Unown's hologram smiled (small, crooked, almost human).

"Then I'll buy the worst instant ramen in whatever city still sells it, sit on your couch, and watch you beat Oblivion Circuit 5 on nightmare difficulty while I pretend the sunlight through your window tastes like burnt pizza."

Nero stared at him for a long second.

Then she flopped back again, but this time with something dangerously close to relief.

"Good answer, Six."

Dr. Unown's hologram shifted, suddenly serious.

"If you have to choose," he said quietly, "take the Lower Twelve. They're chaotic, yes, but they're the easiest to steer. They follow strength and loyalty. With you at their centre they'd listen. The Upper Thirty will treat you like a sacred relic and never let you make a mistake. The Least Nine will worship you until you break under the weight. Lower is the only place you could actually rule without becoming a statue."

Nero raised an eyebrow. "Trying to install me as your puppet queen already? Bold move for a guy who got kicked out of my brain."

He didn't smile. "I'm trying to keep you alive and free. Lower gives you room to breathe."

She sat up fully, hugging her knees. "Nah. I'm going Upper."

He blinked. "…What?"

"They're powerful," she said, ticking points off on her fingers. "They're ancient. They literally grow forests with their thoughts and carry baby starlight deer around like it's normal. That's cool as hell. Also, they gave me a snowflake that will never melt and didn't ask me to save the universe before breakfast. I vibe with that energy."

Unown stared at her like she'd just announced she was adopting a black hole.

"Nero," he said carefully, "Jack's entire mission (the reason he built us) was to protect the weak.
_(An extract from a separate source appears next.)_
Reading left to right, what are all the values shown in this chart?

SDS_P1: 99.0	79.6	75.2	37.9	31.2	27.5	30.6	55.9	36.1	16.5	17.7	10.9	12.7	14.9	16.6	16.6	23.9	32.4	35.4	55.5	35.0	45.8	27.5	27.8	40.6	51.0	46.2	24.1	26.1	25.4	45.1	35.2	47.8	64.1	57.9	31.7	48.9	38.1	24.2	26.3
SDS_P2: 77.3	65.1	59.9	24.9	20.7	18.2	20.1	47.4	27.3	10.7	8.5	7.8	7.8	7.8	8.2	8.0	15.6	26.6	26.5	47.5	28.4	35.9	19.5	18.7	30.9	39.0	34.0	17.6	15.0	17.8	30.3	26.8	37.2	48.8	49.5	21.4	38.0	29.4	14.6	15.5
The Upper Thirty are the strongest things on the planet. They don't need protecting. The Lower and Least are still half-children. They stumble. They hurt. They need someone who remembers what it feels like to be small."

He paused, voice dropping.

"Like Sixteen. Lya. She's reckless, mouthy, terrified of being left behind again. I hurt her yesterday (punched her in the soul, basically) and she still came back laughing because that's what little sisters do. Jack would have sat on the floor with her and braided flowers into her hair until she felt safe. That's the work he wanted from us."

Nero looked away, chewing her lip.

The door slid open without a knock.

Namola-05 stepped in, barefoot, hoodie sleeves still over her hands, looking like she'd heard every word through the wall (because she probably had).

"Hey," she said gently. "Heard you're shopping for a family."

Nero exhaled, long and shaky.

"I'm joining the Lower Twelve," she said to the room at large. "They're messy and loud and they apologise to trees. I think I fit."

05's whole face lit up like sunrise inside a teenager.

"Welcome home, troublemaker."

Unown closed his eyes, something between relief and surrender crossing his face.

"Thank you," he murmured (to Nero, to 05, maybe to the ghost of Jack still somewhere in his code).

Nero flopped back onto the grass, staring at the ceiling.

"Great. Now someone teach me how to photosynthesise caffeine before I commit planetary rebellion over missing coffee."

05 laughed, bright and ancient and kind.

"First lesson starts in ten minutes. Bring your sarcasm. The trees love it."